● The task: Return the text of every entry below line for line, without changing any wording, spelling, or punctuation.

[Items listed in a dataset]
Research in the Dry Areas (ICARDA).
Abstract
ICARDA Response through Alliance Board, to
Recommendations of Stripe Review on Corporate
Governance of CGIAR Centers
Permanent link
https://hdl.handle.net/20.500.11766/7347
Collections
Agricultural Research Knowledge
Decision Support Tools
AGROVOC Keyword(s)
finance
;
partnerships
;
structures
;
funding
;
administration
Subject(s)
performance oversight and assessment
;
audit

● Task solution:
Research in the Dry Areas (ICARDA).
Abstract
ICARDA Response through Alliance Board, to
Recommendations of Stripe Review on Corporate
Governance of CGIAR Centers
Permanent link
https://hdl.handle.net/20.500.11766/7347
Collections
Agricultural Research Knowledge
Decision Support Tools
AGROVOC Keyword(s)
finance
;
partnerships
;
structures
;
funding
;
administration
Subject(s)
performance oversight and assessment
;
audit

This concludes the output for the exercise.